Additionally, executive-level sponsorship is critical to communicate the benefits of policy and operational changes to business and application-development teams. High-level support helps drive the use of a consumption and cost-transparency approach when making key decisions. Executive sponsorship also acts as an escalation point for nonstandard or off-catalog requests and is essential to enforcing decisions about the best use of IT capacity to support the business, for instance, when capacity should be reclaimed from low-priority projects.
Designing consumption reporting and cost transparency
Consumption and cost reporting should drive the right behavior by business partners and application-development teams. It should be designed based on costs that these teams can influence and should enlighten them about how their decisions drive costs and complexity. Above all, consumption and cost reporting should be easy to understand.
This vision requires answering some strategic questions and refining how IT collaborates with the business. Examples of such questions include the following:
- How should we allocate costs to services, how should we treat costs of shared IT services such as data centers and corporate networks, and how should we handle the costs of unused capacity?
- How do we price services and determine whether to base consumption and cost reports on capacity reservations or actual usage, should we set flat annual prices or allow prices to fluctuate with actual costs, and how do we “subsidize” early users of new and more cost-effective platforms?
- Should we directly bill costs of IT services via a charge-back mechanism or only use “show-back” costs to inform business users of the costs they’ve incurred?
Whether to use charge-backs or show-backs is a good example of how complex these questions can be. There is a range of alternative approaches to the charge-back model:
- show-back of demand and cost
- charge-back of a portion of costs
- charge-back of full costs
- flat annual price for each service
Each approach is designed to address different objectives. For example, an approach that depends on flat annual prices works better when costs fluctuate from month to month or quarter to quarter. In such a scenario, the business sees a predictable service price regardless of when costs are incurred or new capacity is added. Following this model requires clarity about how over- or underrecovery of costs is treated, meaning IT could pay a “dividend” to the business in case of overrecovery, invest the margin to improve services, or transfer the excess back to finance.

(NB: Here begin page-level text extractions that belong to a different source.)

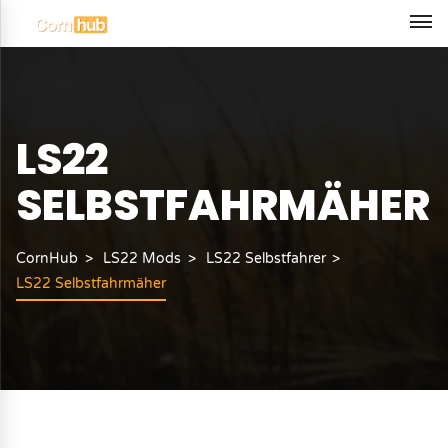
LS22
SELBSTFAHRMÄHER
CornHub
LS22 Mods
LS22 Selbstfahrer
LS22 Selbstfahrmäher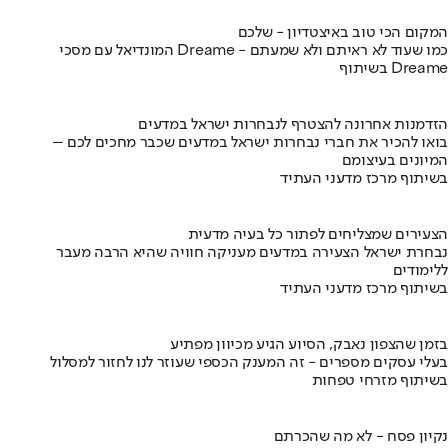
המקום הכי טוב באיצטדיון - שלכם
המונדיאל עם מסכי Dreame - כמו שעוד לא ראיתם ולא שמעתם
בשיתוף Dreame
הזדמנות אחרונה להצטרף לנבחרות ישראל במדעים
בואו להכיר את חברי נבחרות ישראל במדעים שכבר מחכים לכם –
המיונים בעיצומם
בשיתוף מרכז מדעני העתיד
הצעירים שמצליחים לפתור כל בעיה מדעית
נבחרת ישראל הצעירה במדעים מעניקה חוויה שהיא הרבה מעבר
ללימודים
בשיתוף מרכז מדעני העתיד
בזמן שהצפון נאבק, הסיוע הגיע מכיוון מפתיע
בעלי עסקים מספרים - זה המענק הכספי שעוזר לנו לחזור למסלול
בשיתוף מזרחי טפחות
נקיון פסח - לא מה שהכרתם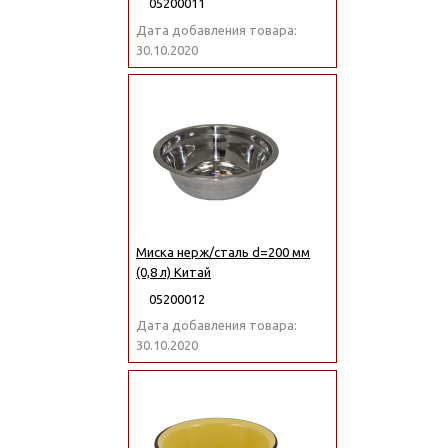
05200011
Дата добавления товара:
30.10.2020
Миска нерж/сталь d=200 мм
(0,8 л) Китай
05200012
Дата добавления товара:
30.10.2020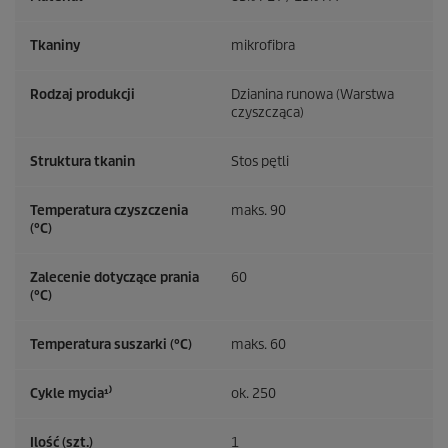
Tkaniny
mikrofibra
Rodzaj produkcji
Dzianina runowa (Warstwa
czyszcząca)
Struktura tkanin
Stos pętli
Temperatura czyszczenia
maks. 90
(°C)
Zalecenie dotyczące prania
60
(°C)
Temperatura suszarki (°C)
maks. 60
Cykle mycia¹⁾
ok. 250
Ilość (szt.)
1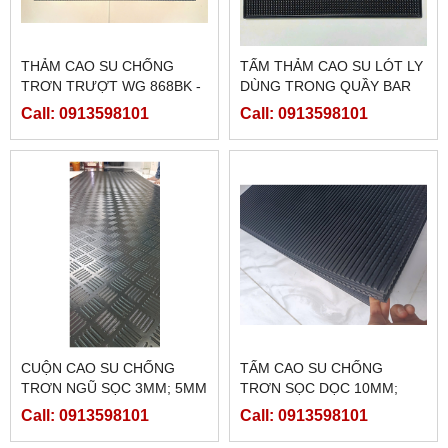
THẢM CAO SU CHỐNG
TẤM THẢM CAO SU LÓT LY
TRƠN TRƯỢT WG 868BK -
DÙNG TRONG QUẦY BAR
LÓT Ổ HEO CON
Call: 0913598101
Call: 0913598101
CUỘN CAO SU CHỐNG
TẤM CAO SU CHỐNG
TRƠN NGŨ SỌC 3MM; 5MM
TRƠN SỌC DỌC 10MM;
20MM
Call: 0913598101
Call: 0913598101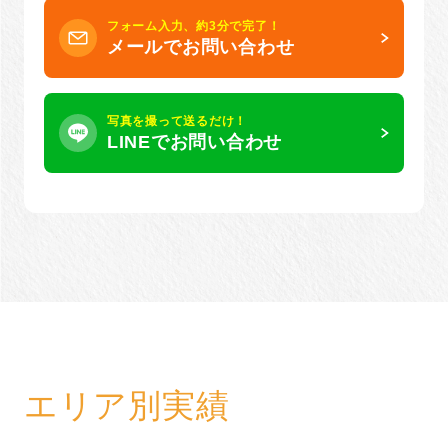
フォーム入力、約3分で完了！
メールでお問い合わせ
写真を撮って送るだけ！
LINEでお問い合わせ
エリア別実績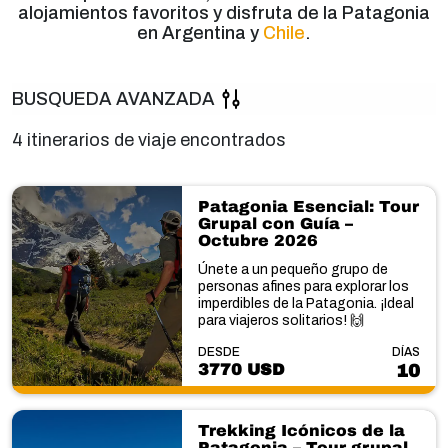
alojamientos favoritos y disfruta de la Patagonia
en Argentina y
Chile
.
BUSQUEDA AVANZADA
4 itinerarios de viaje encontrados
Patagonia Esencial: Tour
Grupal con Guía –
Octubre 2026
Únete a un pequeño grupo de
personas afines para explorar los
imperdibles de la Patagonia. ¡Ideal
para viajeros solitarios! 🙌
DESDE
DÍAS
3770 USD
10
Trekking Icónicos de la
Patagonia – Tour grupal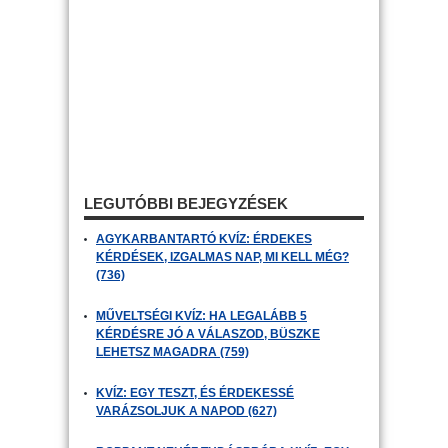
LEGUTÓBBI BEJEGYZÉSEK
AGYKARBANTARTÓ KVÍZ: ÉRDEKES
KÉRDÉSEK, IZGALMAS NAP, MI KELL MÉG?
(736)
MŰVELTSÉGI KVÍZ: HA LEGALÁBB 5
KÉRDÉSRE JÓ A VÁLASZOD, BÜSZKE
LEHETSZ MAGADRA (759)
KVÍZ: EGY TESZT, ÉS ÉRDEKESSÉ
VARÁZSOLJUK A NAPOD (627)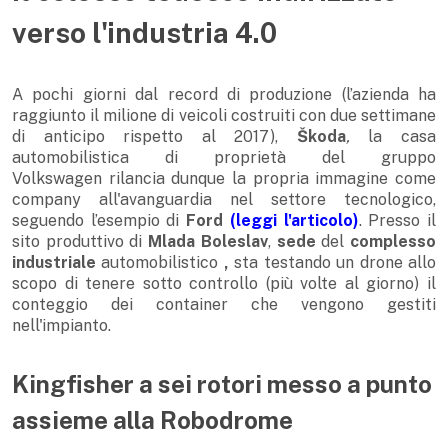
verso l'industria 4.0
A pochi giorni dal record di produzione (l’azienda ha
raggiunto il milione di veicoli costruiti con due settimane
di anticipo rispetto al 2017),
Škoda
,
la casa
automobilistica di proprietà del gruppo
Volkswagen rilancia dunque la propria immagine come
company all'avanguardia nel settore tecnologico,
seguendo l’esempio di
Ford
(leggi l'articolo)
. Presso il
sito produttivo di
Mlada Boleslav
,
sede
del
complesso
industriale
automobilistico
,
sta testando un drone allo
scopo di tenere sotto controllo (più volte al giorno) il
conteggio dei container che vengono gestiti
nell'impianto.
Kingfisher a sei rotori messo a punto
assieme alla Robodrome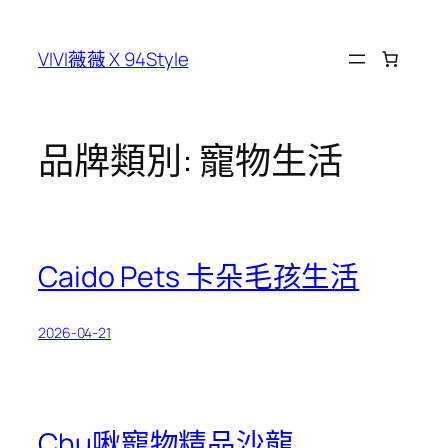
跳
至
VIVI薇薇 X 94Style
主
要
內
容
品牌類別:
寵物生活
Caido Pets 卡朵毛孩生活
2026-04-21
Chu啾寵物精品沙龍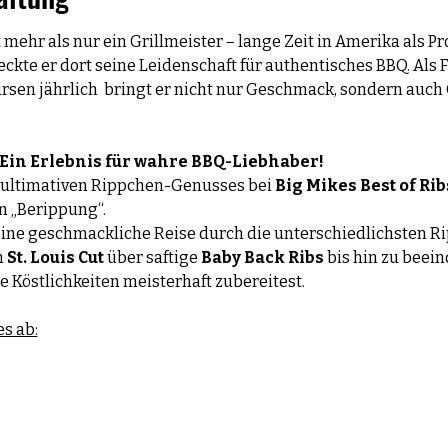
 mehr als nur ein Grillmeister – lange Zeit in Amerika als Pr
deckte er dort seine Leidenschaft für authentisches BBQ. Als
ursen jährlich  bringt er nicht nur Geschmack, sondern auch
– Ein Erlebnis für wahre BBQ-Liebhaber!
s ultimativen Rippchen-Genusses bei 
Big Mikes Best of Rib
n „Berippung“.
eine geschmackliche Reise durch die unterschiedlichsten R
 
St. Louis Cut
 über saftige 
Baby Back Ribs
 bis hin zu beei
se Köstlichkeiten meisterhaft zubereitest.
s ab: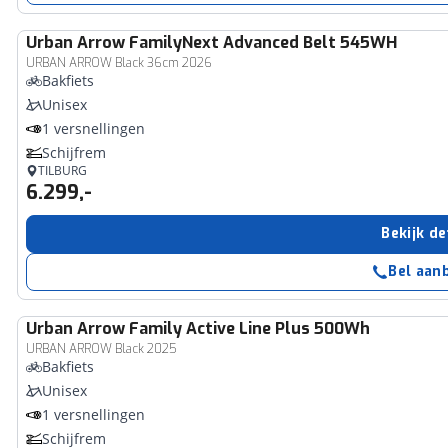
Urban Arrow
FamilyNext Advanced Belt 545WH
URBAN ARROW Black 36cm 2026
Bakfiets
Unisex
1 versnellingen
Schijfrem
TILBURG
6.299,-
Bekijk de
Bel aan
Urban Arrow
Family Active Line Plus 500Wh
URBAN ARROW Black 2025
Bakfiets
Unisex
1 versnellingen
Schijfrem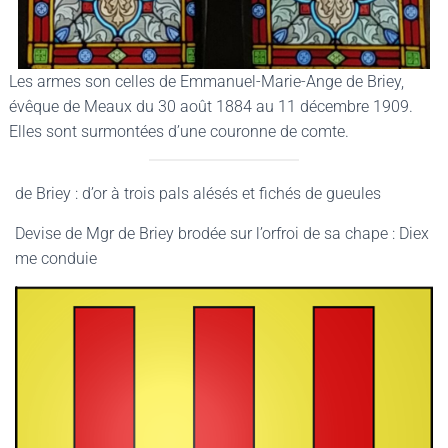
Les armes son celles de Emmanuel-Marie-Ange de Briey,
évêque de Meaux du 30 août 1884 au 11 décembre 1909.
Elles sont surmontées d’une couronne de comte.
de Briey : d’or à trois pals alésés et fichés de gueules
Devise de Mgr de Briey brodée sur l’orfroi de sa chape : Diex
me conduie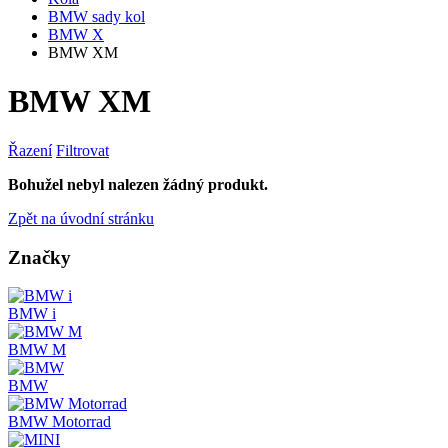
BMW sady kol
BMW X
BMW XM
BMW XM
Řazení
Filtrovat
Bohužel nebyl nalezen žádný produkt.
Zpět na úvodní stránku
Značky
BMW i
BMW M
BMW
BMW Motorrad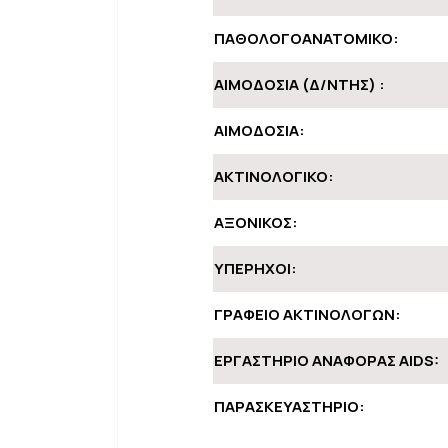
ΠΑΘΟΛΟΓΟΑΝΑΤΟΜΙΚΟ:
ΑΙΜΟΔΟΣΙΑ (Δ/ΝΤΗΣ) :
ΑΙΜΟΔΟΣΙΑ:
ΑΚΤΙΝΟΛΟΓΙΚΟ:
ΑΞΟΝΙΚΟΣ:
ΥΠΕΡΗΧΟΙ:
ΓΡΑΦΕΙΟ ΑΚΤΙΝΟΛΟΓΩΝ:
ΕΡΓΑΣΤΗΡΙΟ ΑΝΑΦΟΡΑΣ AIDS:
ΠΑΡΑΣΚΕΥΑΣΤΗΡΙΟ: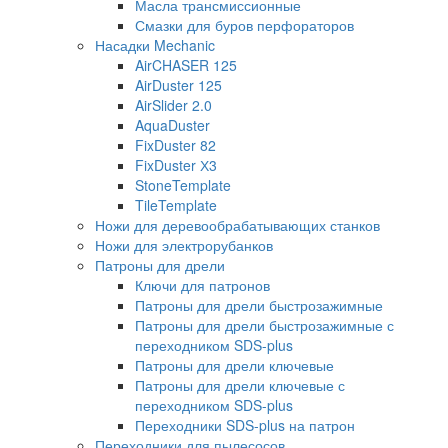
Масла трансмиссионные
Смазки для буров перфораторов
Насадки Mechanic
AirCHASER 125
AirDuster 125
AirSlider 2.0
AquaDuster
FixDuster 82
FixDuster Х3
StoneTemplate
TileTemplate
Ножи для деревообрабатывающих станков
Ножи для электрорубанков
Патроны для дрели
Ключи для патронов
Патроны для дрели быстрозажимные
Патроны для дрели быстрозажимные с
переходником SDS-plus
Патроны для дрели ключевые
Патроны для дрели ключевые с
переходником SDS-plus
Переходники SDS-plus на патрон
Переходники для пылесосов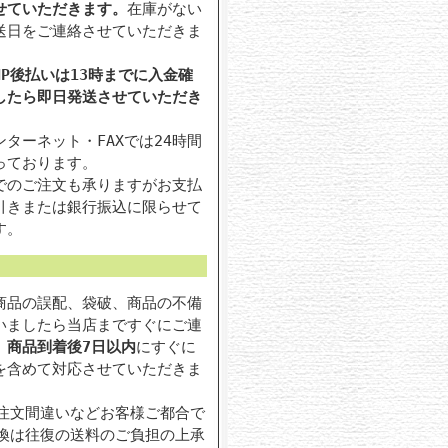
せていただきます。
在庫がない
送日をご連絡させていただきま
P後払いは13時までに入金確
したら即日発送させていただき
ターネット・FAXでは24時間
っております。
でのご注文も承りますがお支払
引きまたは銀行振込に限らせて
す。
商品の誤配、袋破、商品の不備
いましたら当店まですぐにご連
。
商品到着後7日以内
にすぐに
を含めて対応させていただきま
注文間違いなどお客様ご都合で
換は往復の送料のご負担の上承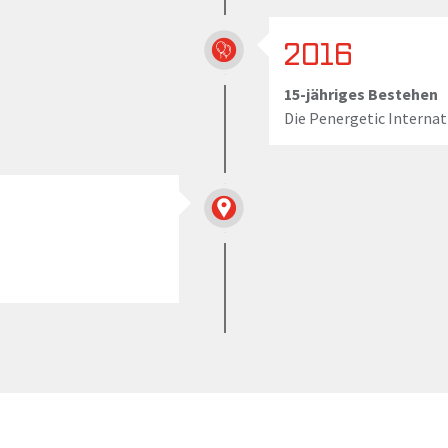
2016
15-jähriges Bestehen
Die Penergetic Internat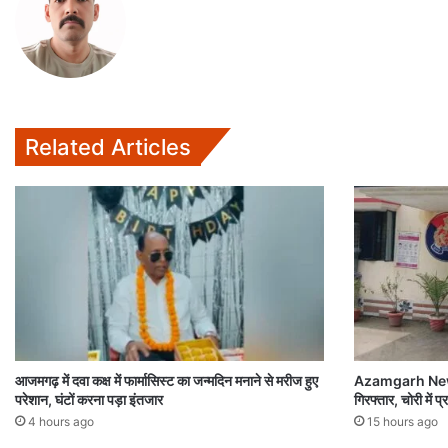
p
o
r
p
k
Related Articles
आजमगढ़ में दवा कक्ष में फार्मासिस्ट का जन्मदिन मनाने से मरीज हुए
Azamgarh News:च
परेशान, घंटों करना पड़ा इंतजार
गिरफ्तार, चोरी में
4 hours ago
15 hours ago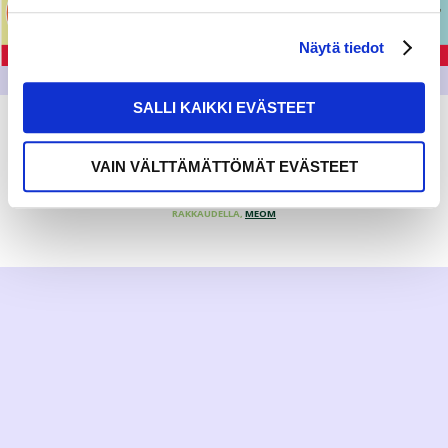
Näytä tiedot
SALLI KAIKKI EVÄSTEET
VAIN VÄLTTÄMÄTTÖMÄT EVÄSTEET
RAKKAUDELLA,
MEOM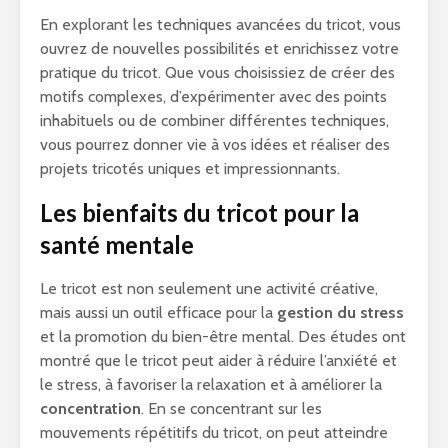
En explorant les techniques avancées du tricot, vous
ouvrez de nouvelles possibilités et enrichissez votre
pratique du tricot. Que vous choisissiez de créer des
motifs complexes, d’expérimenter avec des points
inhabituels ou de combiner différentes techniques,
vous pourrez donner vie à vos idées et réaliser des
projets tricotés uniques et impressionnants.
Les bienfaits du tricot pour la
santé mentale
Le tricot est non seulement une activité créative,
mais aussi un outil efficace pour la
gestion du stress
et la promotion du bien-être mental. Des études ont
montré que le tricot peut aider à réduire l’anxiété et
le stress, à favoriser la relaxation et à améliorer la
concentration
. En se concentrant sur les
mouvements répétitifs du tricot, on peut atteindre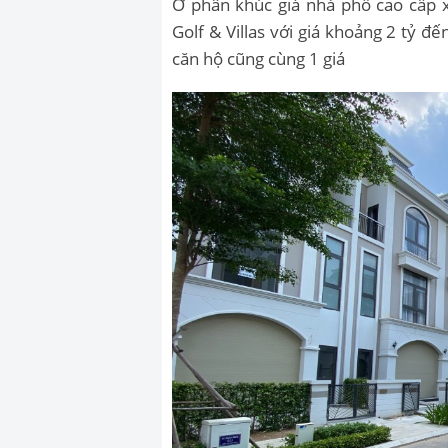
Ở phân khúc giá nhà phố cao cấp 
Golf & Villas với giá khoảng 2 tỷ 
căn hộ cũng cùng 1 giá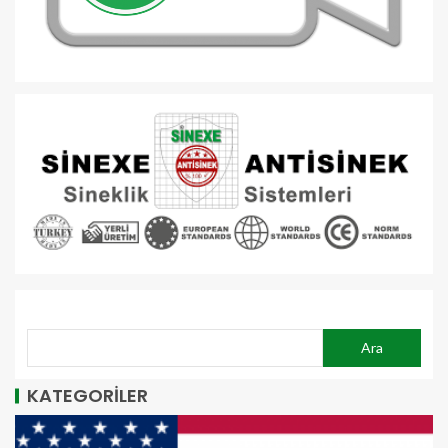
ARA
Ara
KATEGORİLER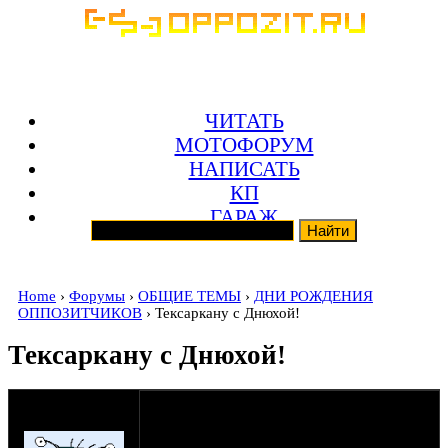
ЧИТАТЬ
МОТОФОРУМ
НАПИСАТЬ
КП
ГАРАЖ
Home
›
Форумы
›
ОБЩИЕ ТЕМЫ
›
ДНИ РОЖДЕНИЯ
ОППОЗИТЧИКОВ
› Тексаркану с Днюхой!
Тексаркану с Днюхой!
оппозитчик
kotik-bratik
01-08-17 22:29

IT infrastructure leaders should start the process by understanding their company’s starting point, including the maturity of the service catalog, the granularity and simplicity of the costing model, and how effectively the IT organization interfaces with the business. Leaders must set the bar for the aspirations of the transformation to an effective demand- and service-management model based on the size of the prize, the organization’s readiness, and business constraints; finally, they need to define a road map for either a demand-led or a services-led model.
Success means not only an improved balance sheet for the company; with cost transparency in place, IT infrastructure leaders benefit as well. Instead of an annual struggle to fund technology refreshes and add capacity in the near term, leaders can shift to a multiyear investment plan for infrastructure and build a technology-delivery platform for the future.